WORK REQUEST 1:
Name every field of study that the passage about majoring in Electronics Engineering Technology mentions.
WORK REQUEST 2:
Carry on the passage about majoring in Electronics Engineering Technology from the point where it stops.

───── SOURCE EXTRACT

Those are some big mistakes, but here’s a whopper: majoring in Electronics Engineering Technology (EET).

If you’re planning on becoming an EET major, here’s an idea of what you can look forward to:

As you get into it, you might have the idea that you’re joining “the winning side”. It’s not like majoring in English or some other elective, you might tell yourself. This is STEM we’re talking about, which all the science people speak of as guaranteeing a bright future. Once they have you believing that, they have you indoctrinated, to the point that you’ll have internalized the deception to the point of being self-reinforcing. Making it more effective is that these recruiters are great at convincing you that it was your own idea.

For example, if you’re considering an EET degree, you might see someone attempting to warn you against it and you might dismiss them as being someone who made some bad choices.

──────────
───── RECORD EXTRACTS

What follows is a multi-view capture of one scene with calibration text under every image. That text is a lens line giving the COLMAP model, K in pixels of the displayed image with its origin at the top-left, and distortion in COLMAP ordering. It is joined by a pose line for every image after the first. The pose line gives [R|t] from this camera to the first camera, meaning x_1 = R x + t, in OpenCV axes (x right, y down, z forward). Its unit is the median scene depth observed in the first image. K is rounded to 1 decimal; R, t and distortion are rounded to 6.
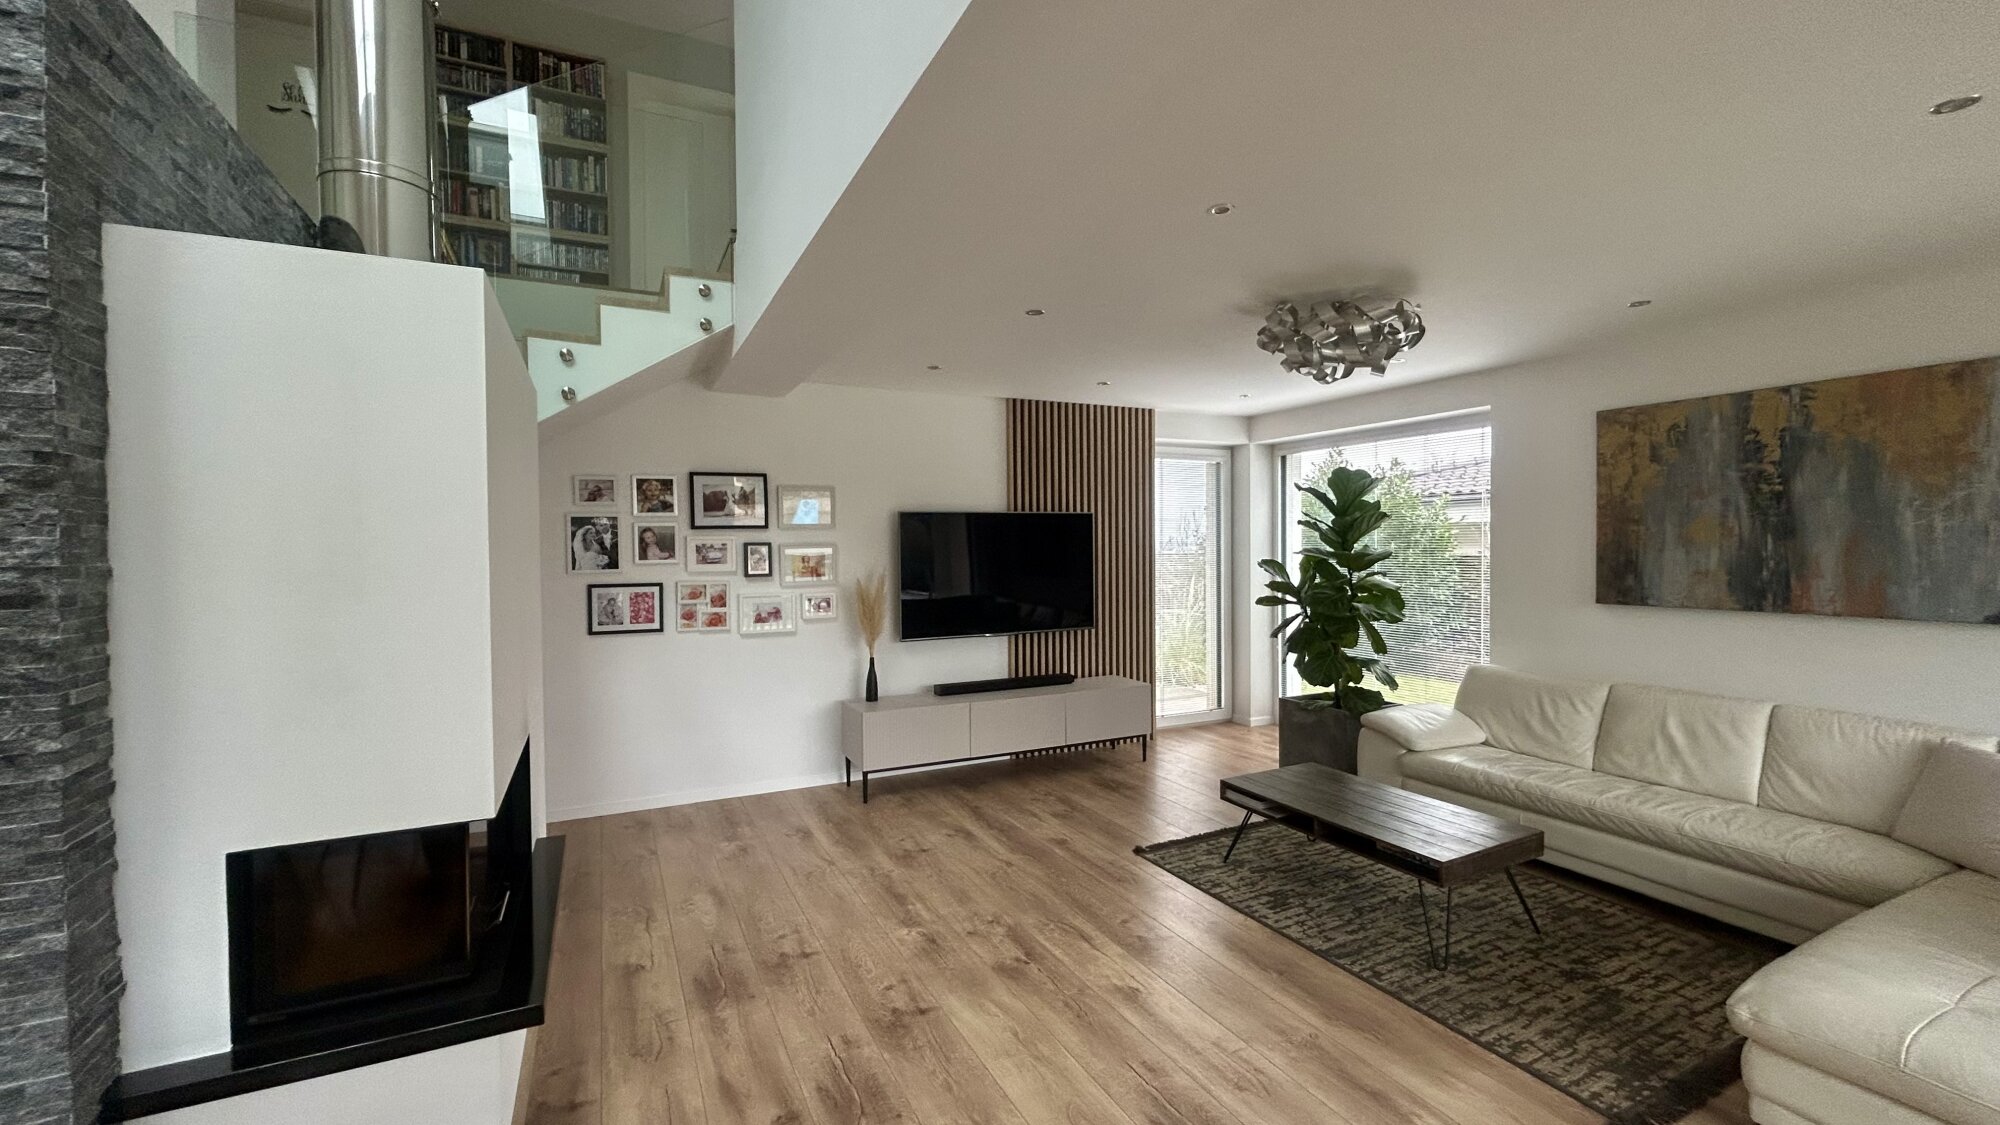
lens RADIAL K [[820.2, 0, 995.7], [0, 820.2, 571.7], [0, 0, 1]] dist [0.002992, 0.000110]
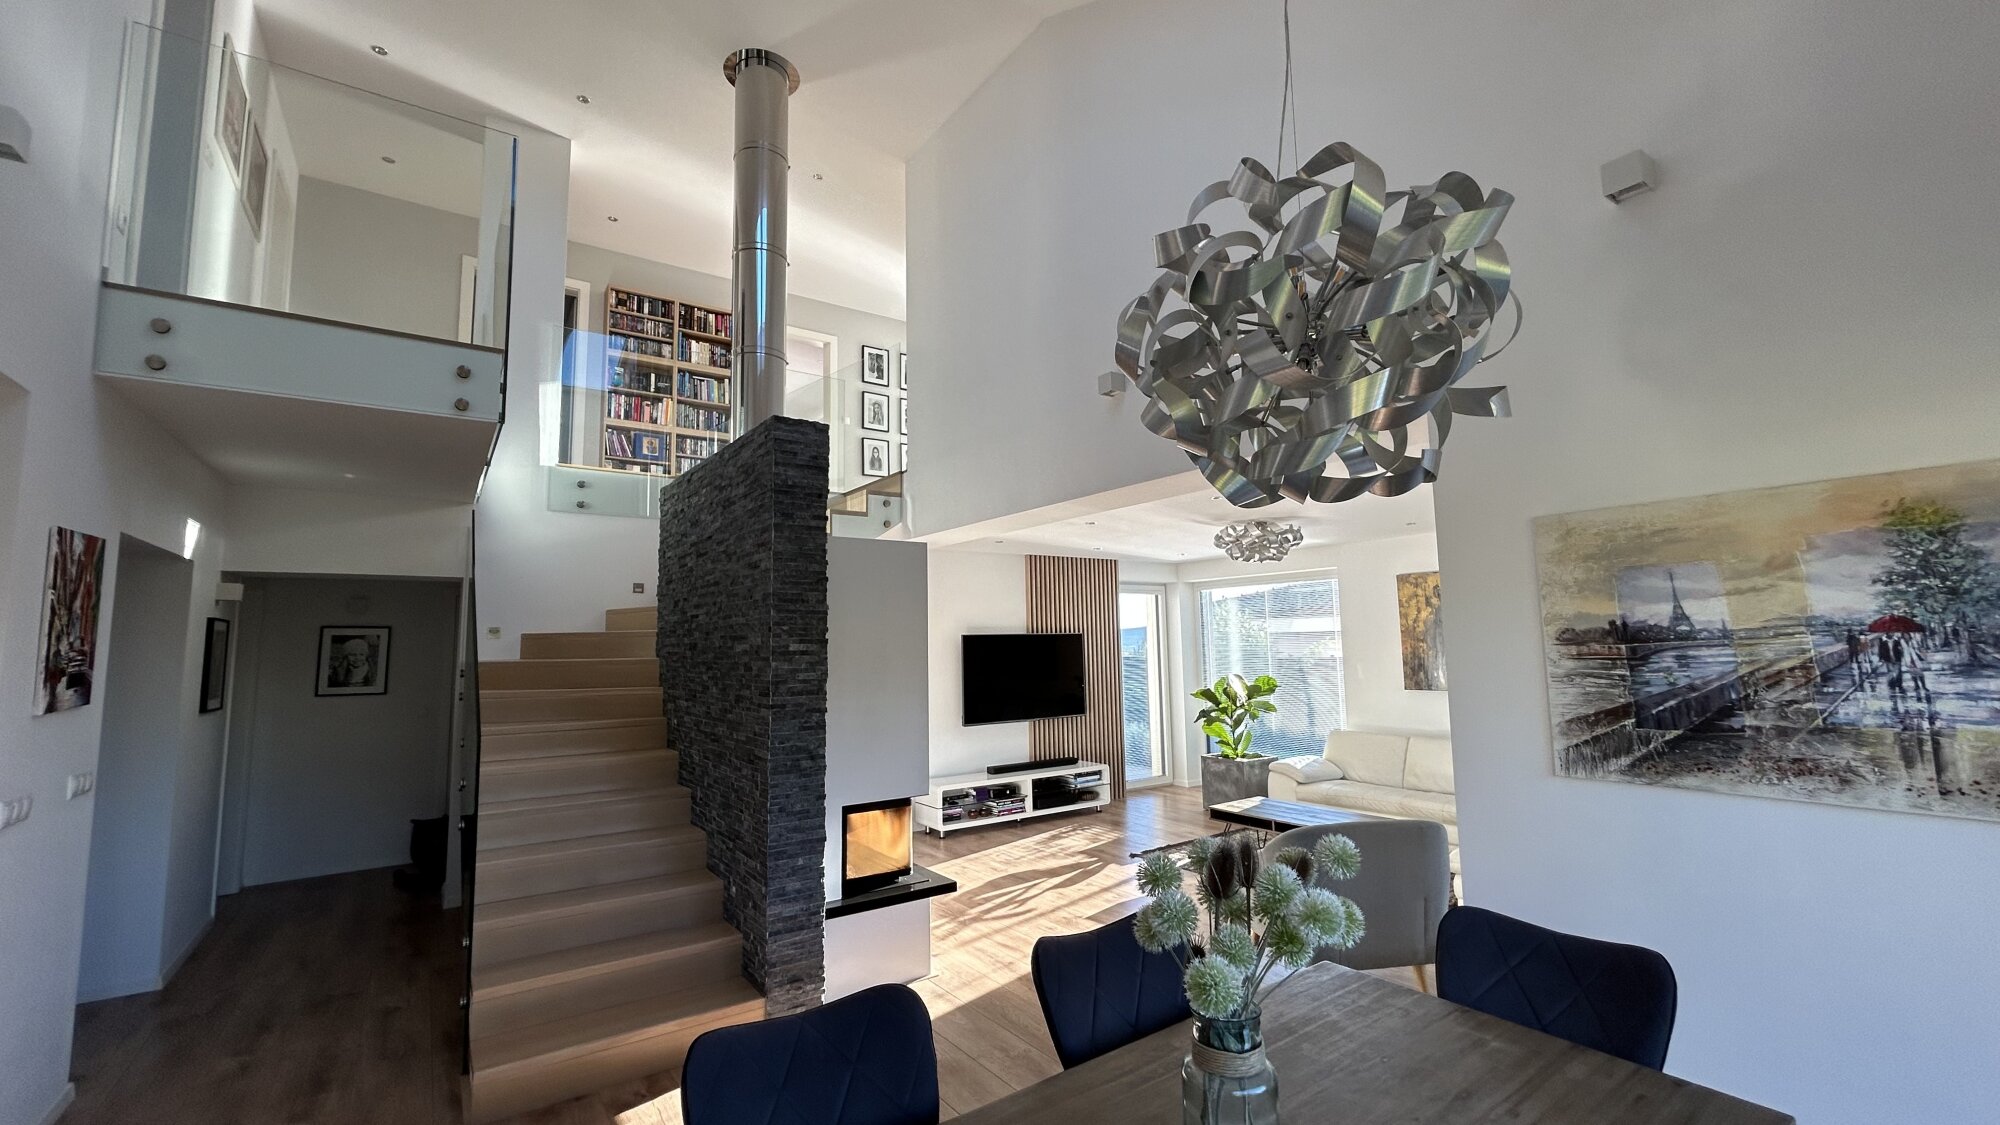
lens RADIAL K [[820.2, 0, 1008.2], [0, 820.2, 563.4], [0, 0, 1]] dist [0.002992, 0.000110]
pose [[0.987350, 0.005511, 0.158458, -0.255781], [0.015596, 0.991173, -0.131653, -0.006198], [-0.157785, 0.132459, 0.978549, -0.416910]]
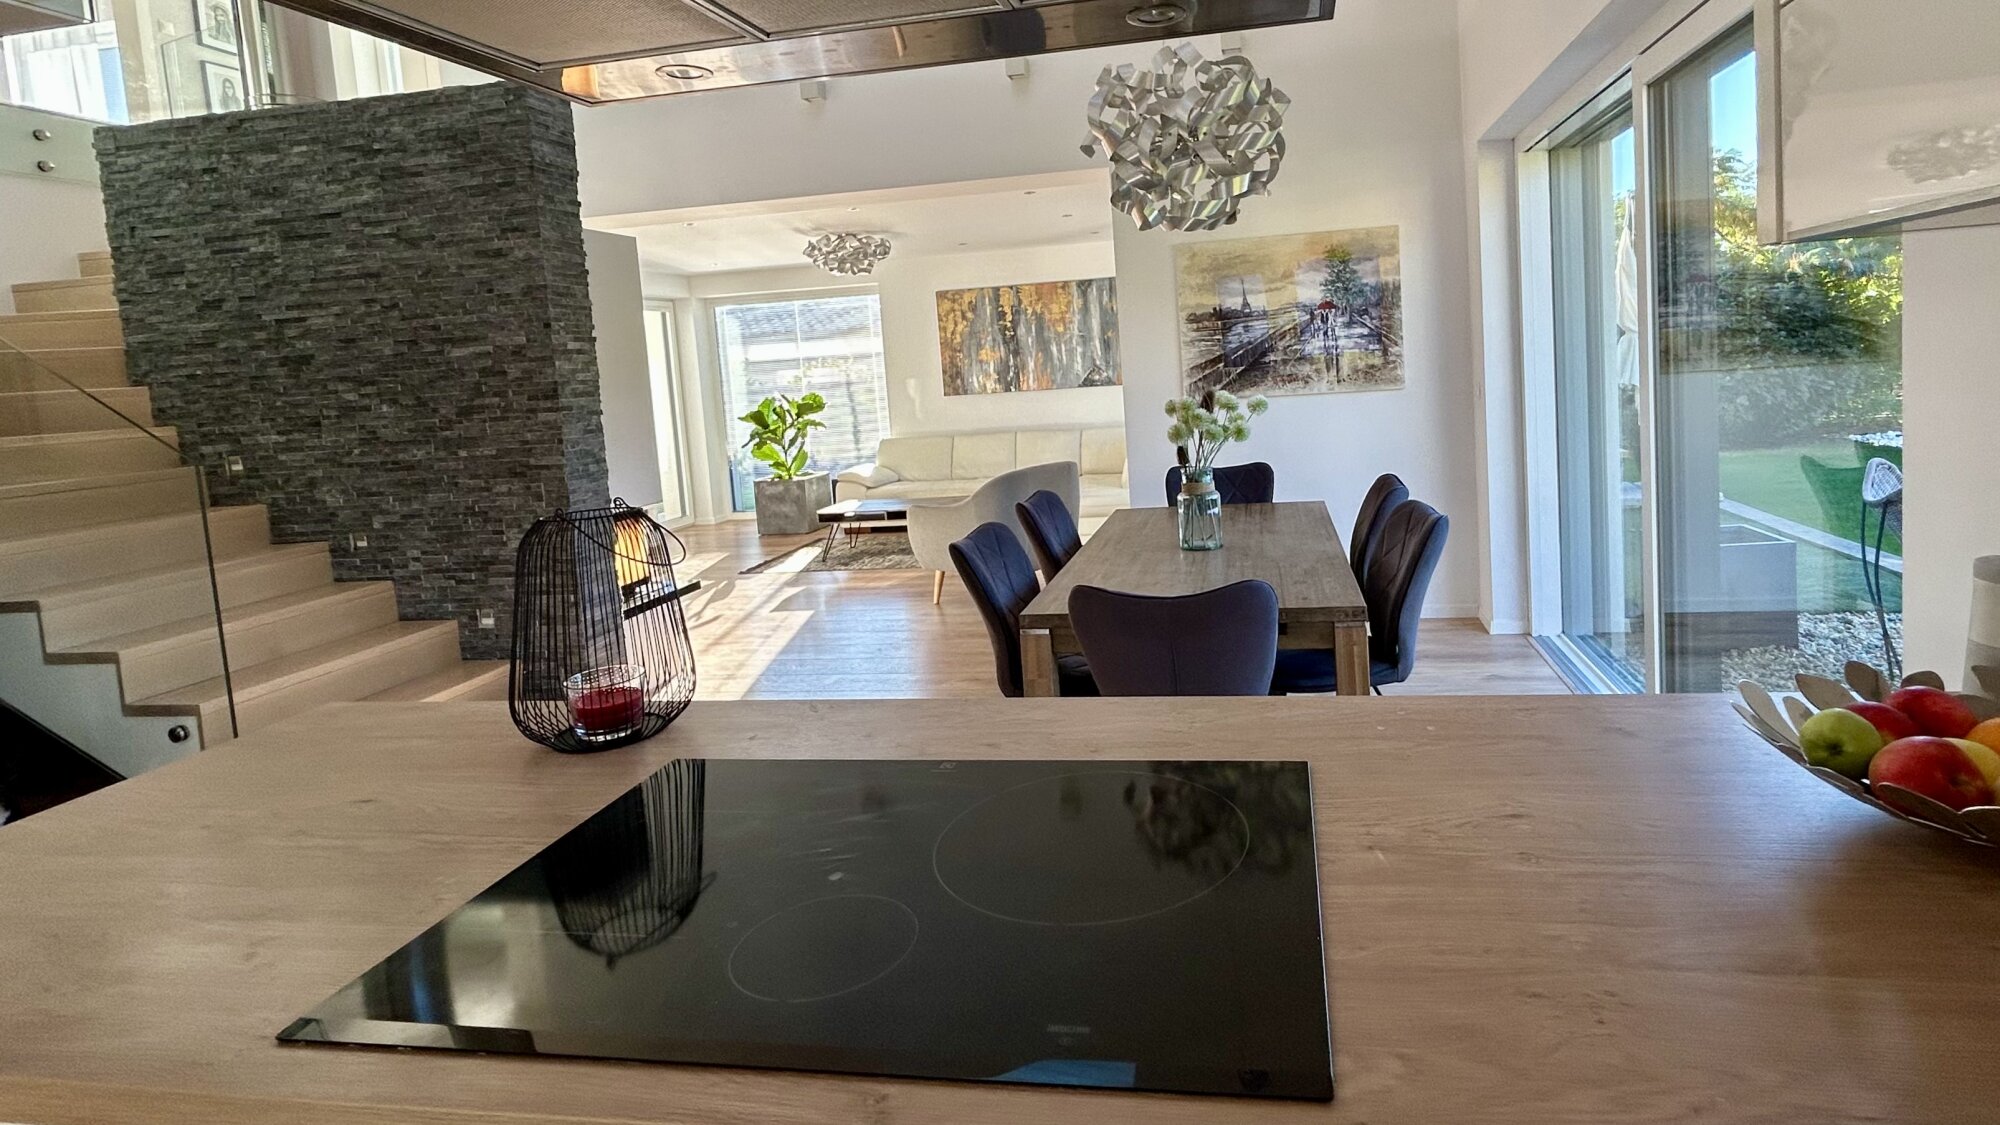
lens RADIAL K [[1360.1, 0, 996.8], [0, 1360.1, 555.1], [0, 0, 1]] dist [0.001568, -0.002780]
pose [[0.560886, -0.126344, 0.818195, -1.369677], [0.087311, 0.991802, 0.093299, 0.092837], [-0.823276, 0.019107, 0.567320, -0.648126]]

──────────

RESPONSE BOX 1:
Electronics Engineering Technology (EET), English, STEM

RESPONSE BOX 2:
Once you begin the program, it’s probably going to be the fight of your life. Most college programs flood their students with assignments, but your EET coursework will easily eclipse your rudie-poo electives in terms of difficulty and perhaps even volume. You’ll really be in for it if you have a professor who likes the idea of “weed-out courses” which are filled with arbitrarily advanced material early on in an effort to process out the less-serious students.

In a 25-student class, you’ll likely see a couple students drop in the first week. By the end of the first semester, the class is likely to have been reduced to nearly half, and usually only around eight or nine students make it to second year. Most of the ones left usually graduate.

In case you’re curious, the students that carry on typically make fun of the ones that don’t make it, in some cases as far as a year after they drop.

Considering the challenge involved, and how few students who attempt it actually graduate, one might imagine that there’d be a bright and sunny future awaiting the student that overcomes the hurdles. If that’s what you think, consider the following number:

17

That’s how much money that you could expect to make, in dollars per hour, putting an EET degree to use.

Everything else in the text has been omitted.